**Dataset entries**.
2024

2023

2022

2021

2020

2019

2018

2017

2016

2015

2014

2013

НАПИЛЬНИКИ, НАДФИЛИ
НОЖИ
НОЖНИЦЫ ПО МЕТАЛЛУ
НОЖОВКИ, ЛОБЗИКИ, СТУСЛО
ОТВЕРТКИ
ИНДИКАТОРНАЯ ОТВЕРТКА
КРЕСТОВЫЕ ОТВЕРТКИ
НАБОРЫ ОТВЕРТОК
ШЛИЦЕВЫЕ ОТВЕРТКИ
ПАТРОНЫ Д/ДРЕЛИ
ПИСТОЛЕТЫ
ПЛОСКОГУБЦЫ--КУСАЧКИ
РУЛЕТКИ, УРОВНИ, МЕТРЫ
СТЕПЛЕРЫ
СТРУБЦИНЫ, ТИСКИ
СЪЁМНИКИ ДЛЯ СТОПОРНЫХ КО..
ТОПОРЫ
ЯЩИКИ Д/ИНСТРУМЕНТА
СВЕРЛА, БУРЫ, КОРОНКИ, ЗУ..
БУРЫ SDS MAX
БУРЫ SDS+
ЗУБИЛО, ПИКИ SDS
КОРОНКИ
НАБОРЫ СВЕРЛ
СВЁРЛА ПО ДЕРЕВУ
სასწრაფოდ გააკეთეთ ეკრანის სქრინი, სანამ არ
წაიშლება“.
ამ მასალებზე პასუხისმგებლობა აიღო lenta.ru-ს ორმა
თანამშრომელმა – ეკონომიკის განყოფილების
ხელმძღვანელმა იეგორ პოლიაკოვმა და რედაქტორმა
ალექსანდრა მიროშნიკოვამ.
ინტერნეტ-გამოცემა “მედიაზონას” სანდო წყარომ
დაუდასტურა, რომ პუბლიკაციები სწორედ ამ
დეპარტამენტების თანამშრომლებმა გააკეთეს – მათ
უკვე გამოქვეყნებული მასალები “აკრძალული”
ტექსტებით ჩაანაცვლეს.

**WORK INSTRUCTION**. Retype the rows exactly, starting with the first line and ending with the line that contains "СТРУБЦИНЫ, ТИСКИ", including that line.

**SOLVED PROBLEM**.
2024

2023

2022

2021

2020

2019

2018

2017

2016

2015

2014

2013

НАПИЛЬНИКИ, НАДФИЛИ
НОЖИ
НОЖНИЦЫ ПО МЕТАЛЛУ
НОЖОВКИ, ЛОБЗИКИ, СТУСЛО
ОТВЕРТКИ
ИНДИКАТОРНАЯ ОТВЕРТКА
КРЕСТОВЫЕ ОТВЕРТКИ
НАБОРЫ ОТВЕРТОК
ШЛИЦЕВЫЕ ОТВЕРТКИ
ПАТРОНЫ Д/ДРЕЛИ
ПИСТОЛЕТЫ
ПЛОСКОГУБЦЫ--КУСАЧКИ
РУЛЕТКИ, УРОВНИ, МЕТРЫ
СТЕПЛЕРЫ
СТРУБЦИНЫ, ТИСКИ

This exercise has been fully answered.